* _Page-level text extractions_:

☆ ☆ ☆ ☆ ☆

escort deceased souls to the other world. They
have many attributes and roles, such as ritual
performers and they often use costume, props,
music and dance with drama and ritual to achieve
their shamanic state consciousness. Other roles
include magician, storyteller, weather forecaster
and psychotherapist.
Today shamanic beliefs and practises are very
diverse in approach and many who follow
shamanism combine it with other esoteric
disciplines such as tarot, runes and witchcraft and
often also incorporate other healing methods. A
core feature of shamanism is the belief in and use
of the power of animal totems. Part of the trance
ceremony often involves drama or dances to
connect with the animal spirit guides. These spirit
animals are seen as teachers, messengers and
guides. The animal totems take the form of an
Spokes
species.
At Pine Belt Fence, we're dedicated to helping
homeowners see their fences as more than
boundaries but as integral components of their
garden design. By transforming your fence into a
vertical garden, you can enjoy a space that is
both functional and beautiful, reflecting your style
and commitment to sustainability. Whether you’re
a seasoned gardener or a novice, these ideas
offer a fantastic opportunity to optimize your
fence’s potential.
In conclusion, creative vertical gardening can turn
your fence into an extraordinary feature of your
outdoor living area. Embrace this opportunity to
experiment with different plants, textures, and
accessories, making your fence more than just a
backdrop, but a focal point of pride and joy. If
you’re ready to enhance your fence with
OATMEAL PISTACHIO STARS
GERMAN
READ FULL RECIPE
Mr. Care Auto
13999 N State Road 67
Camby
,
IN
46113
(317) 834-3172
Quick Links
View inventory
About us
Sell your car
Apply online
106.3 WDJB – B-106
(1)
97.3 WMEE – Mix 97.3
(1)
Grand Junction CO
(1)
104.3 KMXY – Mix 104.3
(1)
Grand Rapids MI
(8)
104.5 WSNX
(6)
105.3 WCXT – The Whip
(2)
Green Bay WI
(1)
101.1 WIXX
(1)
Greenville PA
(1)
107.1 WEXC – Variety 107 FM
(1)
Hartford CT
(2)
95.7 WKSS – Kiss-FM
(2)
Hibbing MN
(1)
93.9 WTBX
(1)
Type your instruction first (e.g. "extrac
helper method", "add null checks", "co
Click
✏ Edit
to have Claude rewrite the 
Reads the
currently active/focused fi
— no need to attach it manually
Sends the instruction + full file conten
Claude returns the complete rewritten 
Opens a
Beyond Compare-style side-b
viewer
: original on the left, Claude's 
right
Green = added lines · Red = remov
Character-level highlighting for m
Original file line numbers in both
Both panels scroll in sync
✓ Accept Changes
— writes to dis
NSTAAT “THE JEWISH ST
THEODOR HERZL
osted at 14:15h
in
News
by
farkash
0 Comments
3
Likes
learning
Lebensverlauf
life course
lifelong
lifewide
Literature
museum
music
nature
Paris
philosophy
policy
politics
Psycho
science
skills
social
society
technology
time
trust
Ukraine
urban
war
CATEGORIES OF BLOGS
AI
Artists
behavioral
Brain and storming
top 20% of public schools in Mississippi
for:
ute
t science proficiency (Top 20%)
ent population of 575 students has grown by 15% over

☆ ☆ ☆ ☆ ☆

* _Assigned task_: Could you transcribe every entry exactly, without altering anything?

* _Answer space_:
escort deceased souls to the other world. They
have many attributes and roles, such as ritual
performers and they often use costume, props,
music and dance with drama and ritual to achieve
their shamanic state consciousness. Other roles
include magician, storyteller, weather forecaster
and psychotherapist.
Today shamanic beliefs and practises are very
diverse in approach and many who follow
shamanism combine it with other esoteric
disciplines such as tarot, runes and witchcraft and
often also incorporate other healing methods. A
core feature of shamanism is the belief in and use
of the power of animal totems. Part of the trance
ceremony often involves drama or dances to
connect with the animal spirit guides. These spirit
animals are seen as teachers, messengers and
guides. The animal totems take the form of an
Spokes
species.
At Pine Belt Fence, we're dedicated to helping
homeowners see their fences as more than
boundaries but as integral components of their
garden design. By transforming your fence into a
vertical garden, you can enjoy a space that is
both functional and beautiful, reflecting your style
and commitment to sustainability. Whether you’re
a seasoned gardener or a novice, these ideas
offer a fantastic opportunity to optimize your
fence’s potential.
In conclusion, creative vertical gardening can turn
your fence into an extraordinary feature of your
outdoor living area. Embrace this opportunity to
experiment with different plants, textures, and
accessories, making your fence more than just a
backdrop, but a focal point of pride and joy. If
you’re ready to enhance your fence with
OATMEAL PISTACHIO STARS
GERMAN
READ FULL RECIPE
Mr. Care Auto
13999 N State Road 67
Camby
,
IN
46113
(317) 834-3172
Quick Links
View inventory
About us
Sell your car
Apply online
106.3 WDJB – B-106
(1)
97.3 WMEE – Mix 97.3
(1)
Grand Junction CO
(1)
104.3 KMXY – Mix 104.3
(1)
Grand Rapids MI
(8)
104.5 WSNX
(6)
105.3 WCXT – The Whip
(2)
Green Bay WI
(1)
101.1 WIXX
(1)
Greenville PA
(1)
107.1 WEXC – Variety 107 FM
(1)
Hartford CT
(2)
95.7 WKSS – Kiss-FM
(2)
Hibbing MN
(1)
93.9 WTBX
(1)
Type your instruction first (e.g. "extrac
helper method", "add null checks", "co
Click
✏ Edit
to have Claude rewrite the 
Reads the
currently active/focused fi
— no need to attach it manually
Sends the instruction + full file conten
Claude returns the complete rewritten 
Opens a
Beyond Compare-style side-b
viewer
: original on the left, Claude's 
right
Green = added lines · Red = remov
Character-level highlighting for m
Original file line numbers in both
Both panels scroll in sync
✓ Accept Changes
— writes to dis
NSTAAT “THE JEWISH ST
THEODOR HERZL
osted at 14:15h
in
News
by
farkash
0 Comments
3
Likes
learning
Lebensverlauf
life course
lifelong
lifewide
Literature
museum
music
nature
Paris
philosophy
policy
politics
Psycho
science
skills
social
society
technology
time
trust
Ukraine
urban
war
CATEGORIES OF BLOGS
AI
Artists
behavioral
Brain and storming
top 20% of public schools in Mississippi
for:
ute
t science proficiency (Top 20%)
ent population of 575 students has grown by 15% over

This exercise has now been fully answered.